# WHAT IS NEEDED
Leaving out every picture, please repeat exactly the line that contains "တရားရေးဌာနမှာ သမ္မတ T" and each line after it through the final line below.

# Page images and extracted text

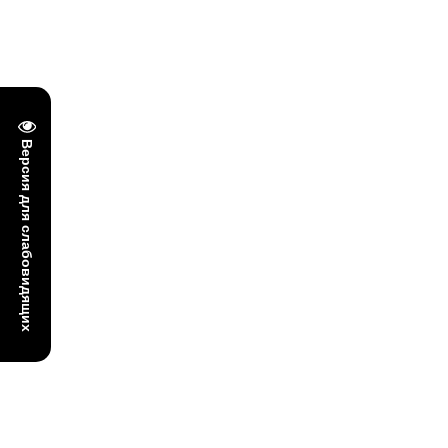
Версия для слабовидящих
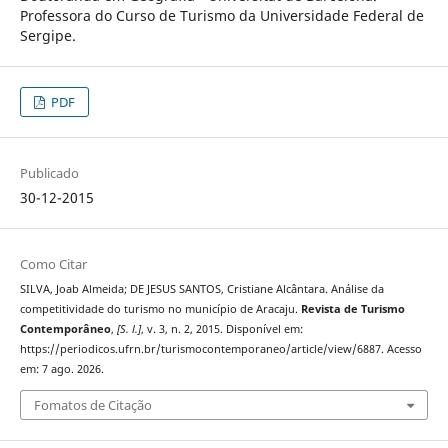
Professora do Curso de Turismo da Universidade Federal de
Sergipe.
PDF
Publicado
30-12-2015
Como Citar
SILVA, Joab Almeida; DE JESUS SANTOS, Cristiane Alcântara. Análise da
competitividade do turismo no município de Aracaju.
Revista de Turismo
Contemporâneo
,
[S. l.]
, v. 3, n. 2, 2015. Disponível em:
https://periodicos.ufrn.br/turismocontemporaneo/article/view/6887. Acesso
em: 7 ago. 2026.
Fomatos de Citação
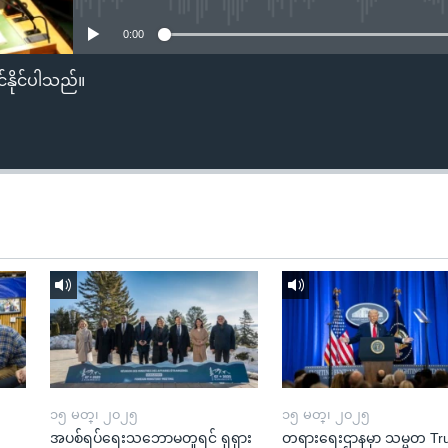
0:00
်နိုင်ပါသည်။
၁၅ မတ္၊ ၂၀၂၅
၁၅ မတ္၊ ၂၀၂၅
အပစ်ရပ်ရေးသဘောမတူရင် ရုရှား
တရားရေးဌာနမှာ သမ္မတ T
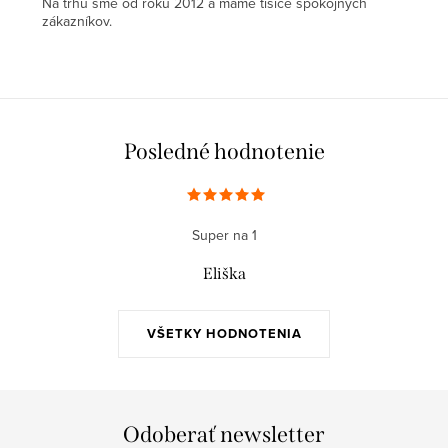
Na trhu sme od roku 2012 a máme tisíce spokojných
zákazníkov.
Posledné hodnotenie
Super na 1
Eliška
VŠETKY HODNOTENIA
Odoberať newsletter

# RESPONSE AREA
တရားရေးဌာနမှာ သမ္မတ T
Na trhu sme od roku 2012 a máme tisíce spokojných
zákazníkov.
Posledné hodnotenie
Super na 1
Eliška
VŠETKY HODNOTENIA
Odoberať newsletter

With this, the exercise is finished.